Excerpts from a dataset
= Beginning of Section =
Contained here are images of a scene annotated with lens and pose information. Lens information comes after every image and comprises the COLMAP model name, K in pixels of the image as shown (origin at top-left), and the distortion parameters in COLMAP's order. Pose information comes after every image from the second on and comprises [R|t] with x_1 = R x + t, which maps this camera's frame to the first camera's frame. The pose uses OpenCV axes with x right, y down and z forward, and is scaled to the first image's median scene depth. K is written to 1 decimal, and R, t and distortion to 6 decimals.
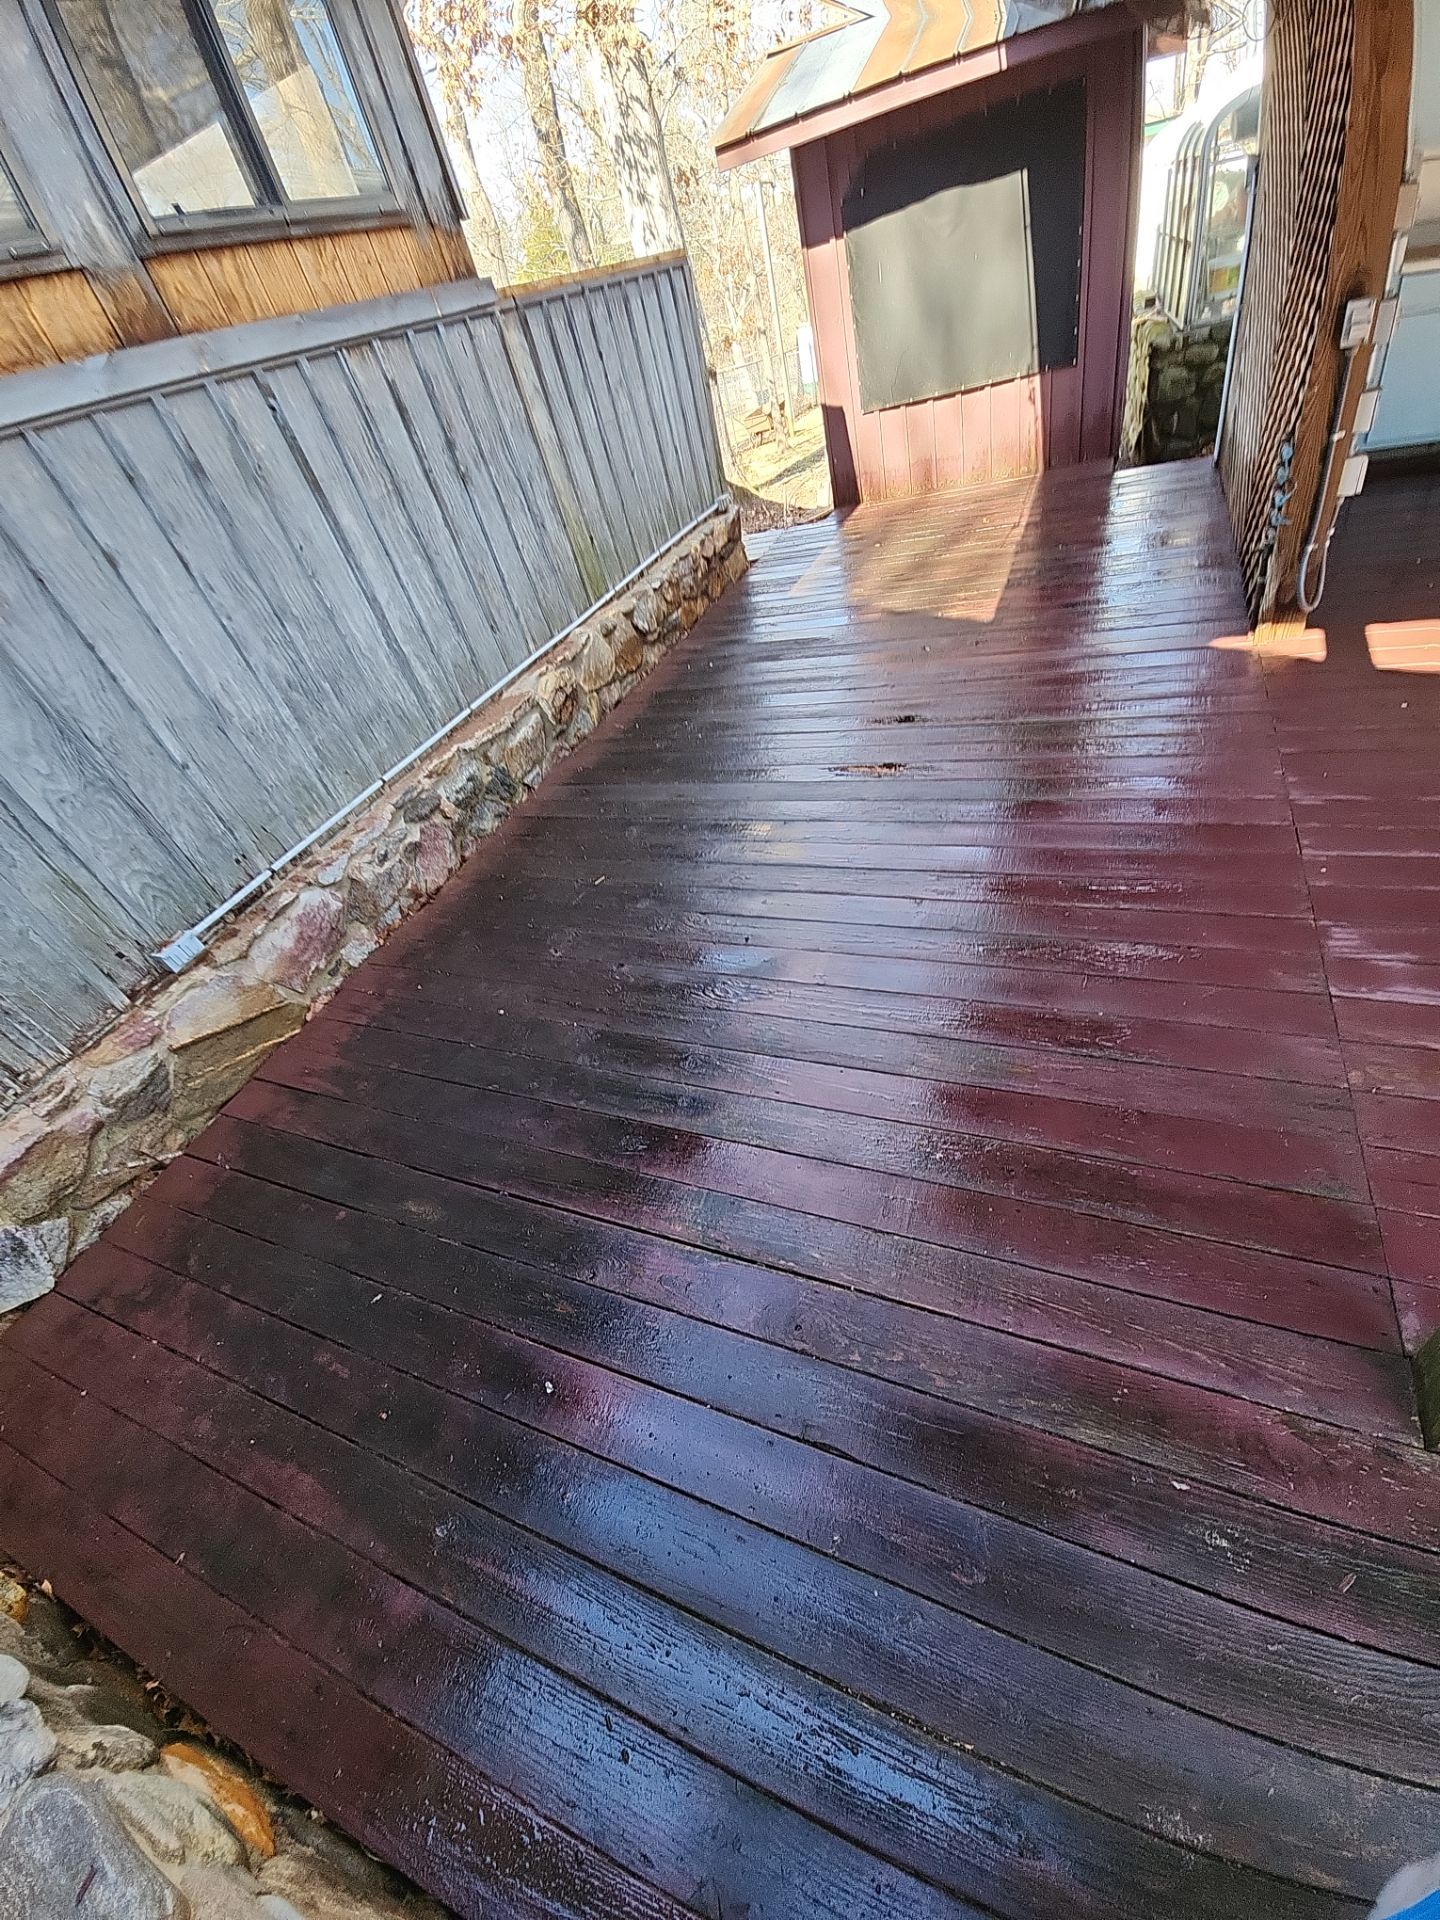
lens RADIAL K [[775.5, 0, 711.9], [0, 775.5, 958.0], [0, 0, 1]] dist [0.008314, -0.006988]
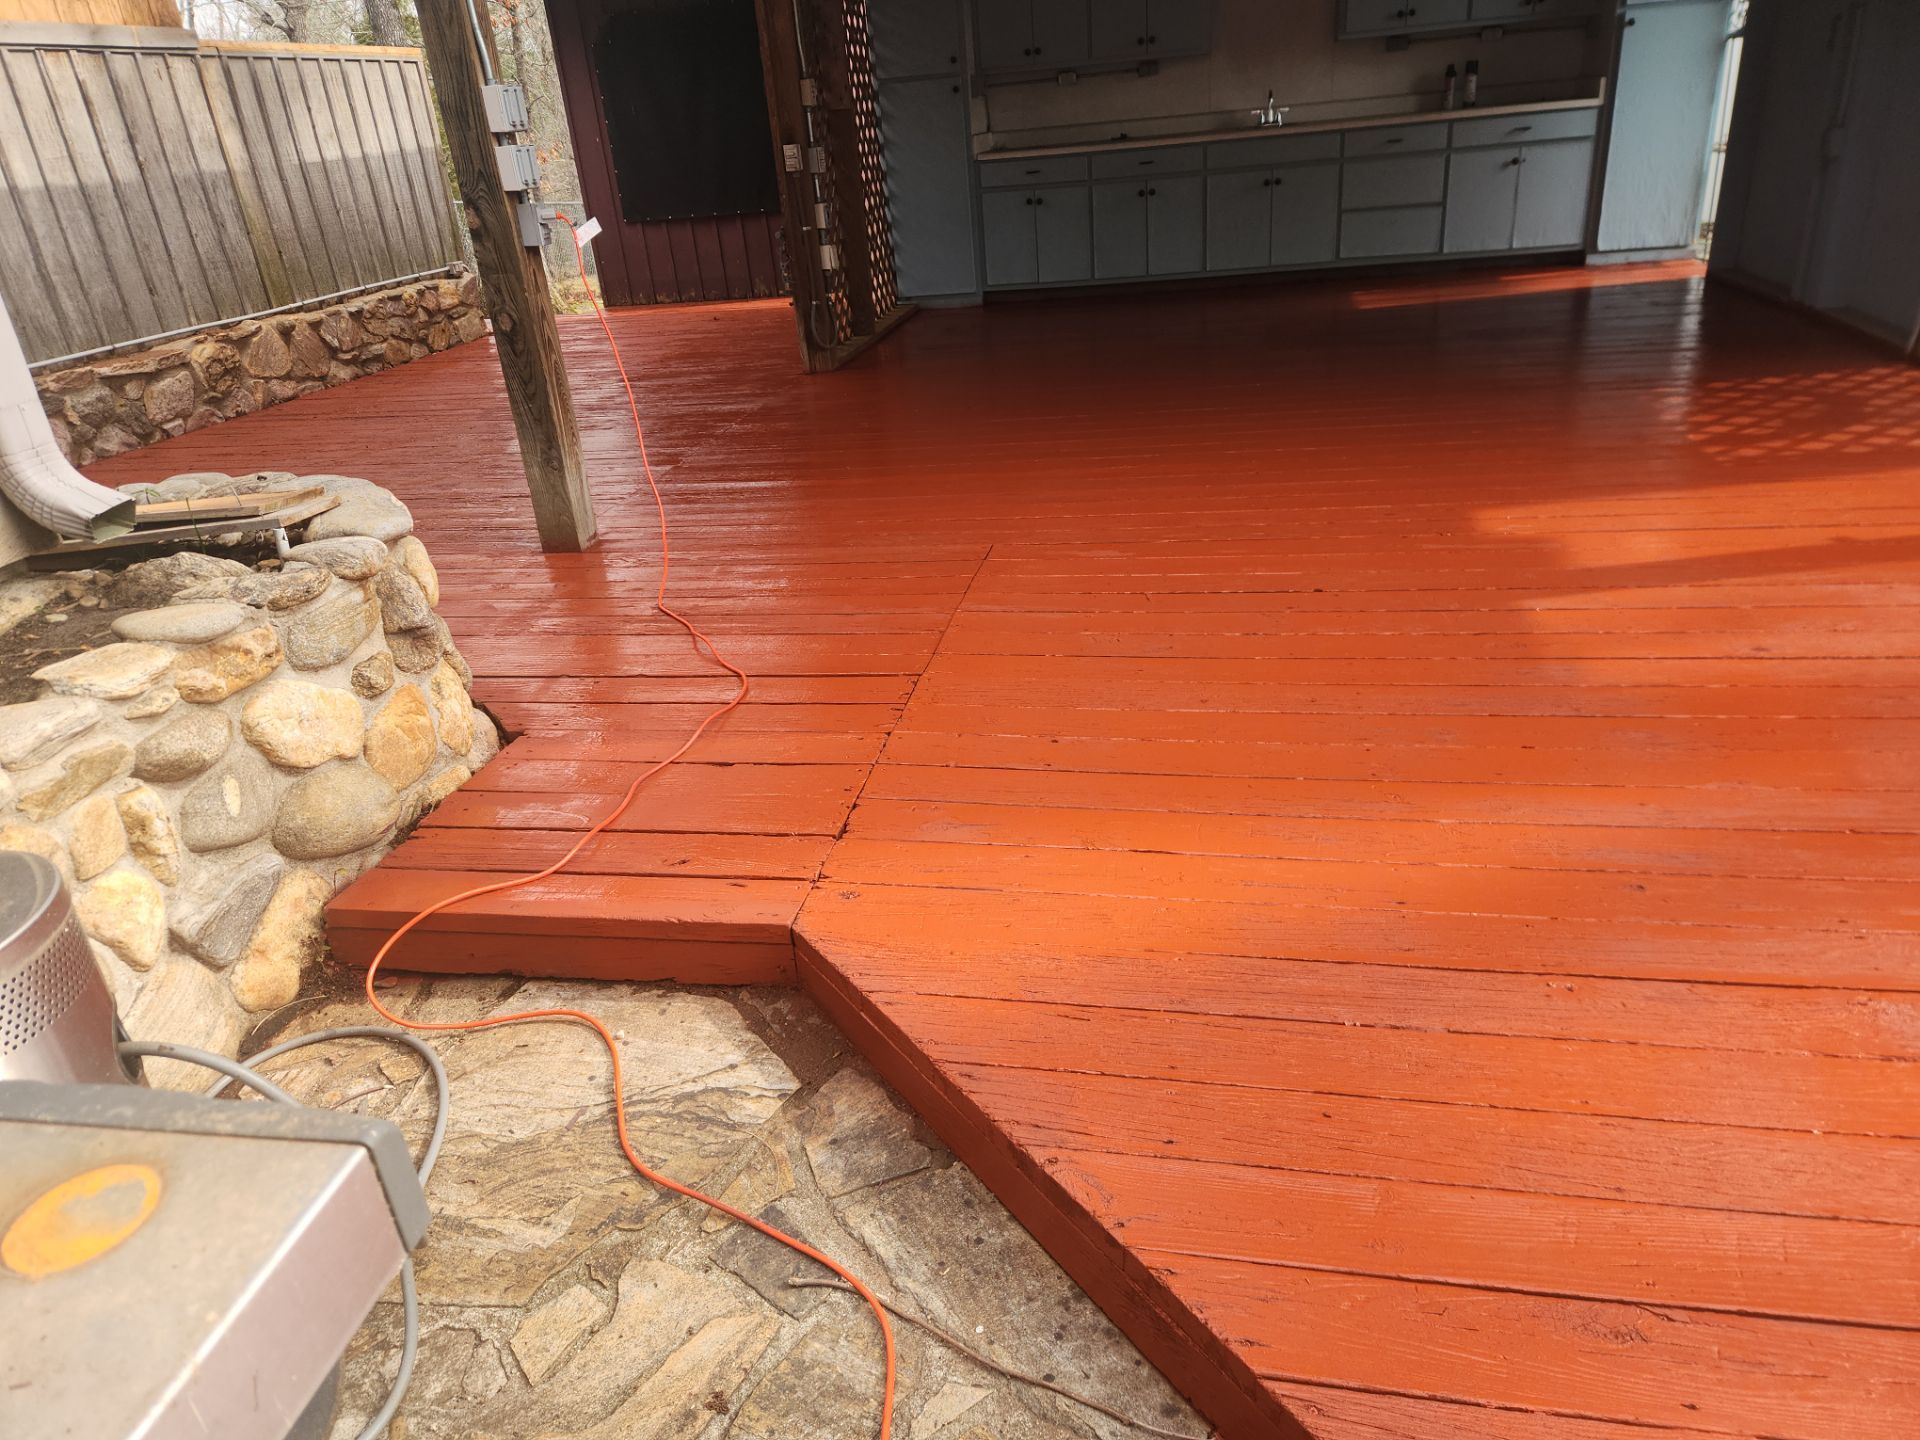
lens RADIAL K [[1284.2, 0, 950.4], [0, 1284.2, 723.0], [0, 0, 1]] dist [0.059410, -0.041369]
pose [[0.969605, 0.062823, 0.236474, 0.393966], [0.010563, 0.954827, -0.296975, 0.685668], [-0.244449, 0.290446, 0.925141, -0.765388]]
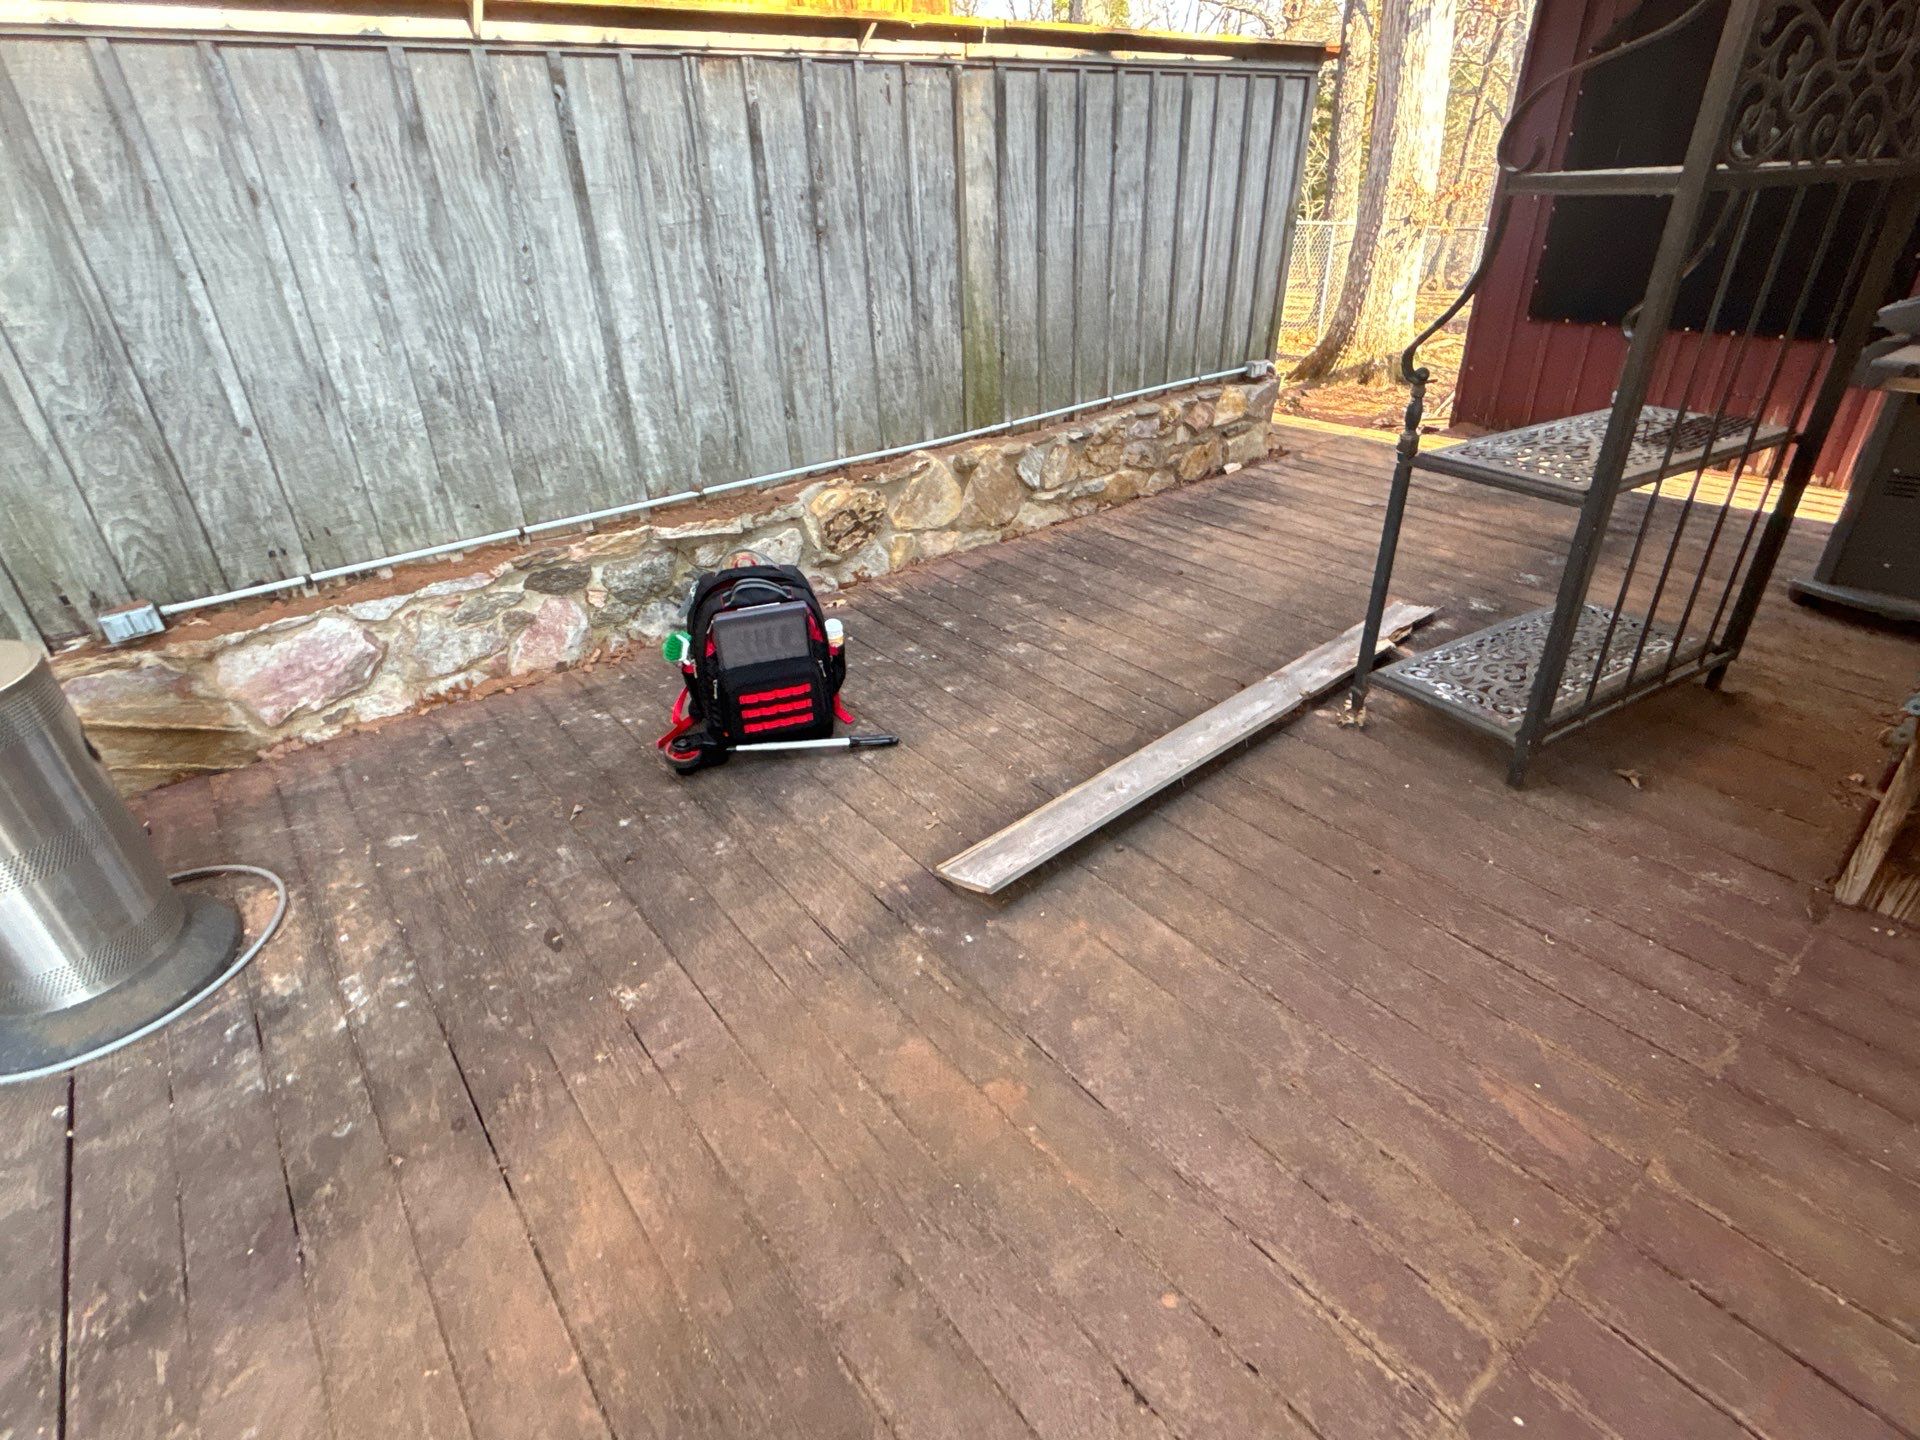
lens RADIAL K [[971.6, 0, 958.3], [0, 971.6, 718.9], [0, 0, 1]] dist [0.003831, -0.005344]
pose [[0.851171, 0.418468, -0.316847, 0.296858], [-0.454127, 0.889812, -0.044762, -0.179377], [0.263203, 0.181989, 0.947420, 0.168387]]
= End of Section =
* Exercise requirements
Copy out all of the data above without any changes, leaving the pictures out of your answer.

* Response to the task
Contained here are images of a scene annotated with lens and pose information. Lens information comes after every image and comprises the COLMAP model name, K in pixels of the image as shown (origin at top-left), and the distortion parameters in COLMAP's order. Pose information comes after every image from the second on and comprises [R|t] with x_1 = R x + t, which maps this camera's frame to the first camera's frame. The pose uses OpenCV axes with x right, y down and z forward, and is scaled to the first image's median scene depth. K is written to 1 decimal, and R, t and distortion to 6 decimals.
lens RADIAL K [[775.5, 0, 711.9], [0, 775.5, 958.0], [0, 0, 1]] dist [0.008314, -0.006988]
lens RADIAL K [[1284.2, 0, 950.4], [0, 1284.2, 723.0], [0, 0, 1]] dist [0.059410, -0.041369]
pose [[0.969605, 0.062823, 0.236474, 0.393966], [0.010563, 0.954827, -0.296975, 0.685668], [-0.244449, 0.290446, 0.925141, -0.765388]]
lens RADIAL K [[971.6, 0, 958.3], [0, 971.6, 718.9], [0, 0, 1]] dist [0.003831, -0.005344]
pose [[0.851171, 0.418468, -0.316847, 0.296858], [-0.454127, 0.889812, -0.044762, -0.179377], [0.263203, 0.181989, 0.947420, 0.168387]]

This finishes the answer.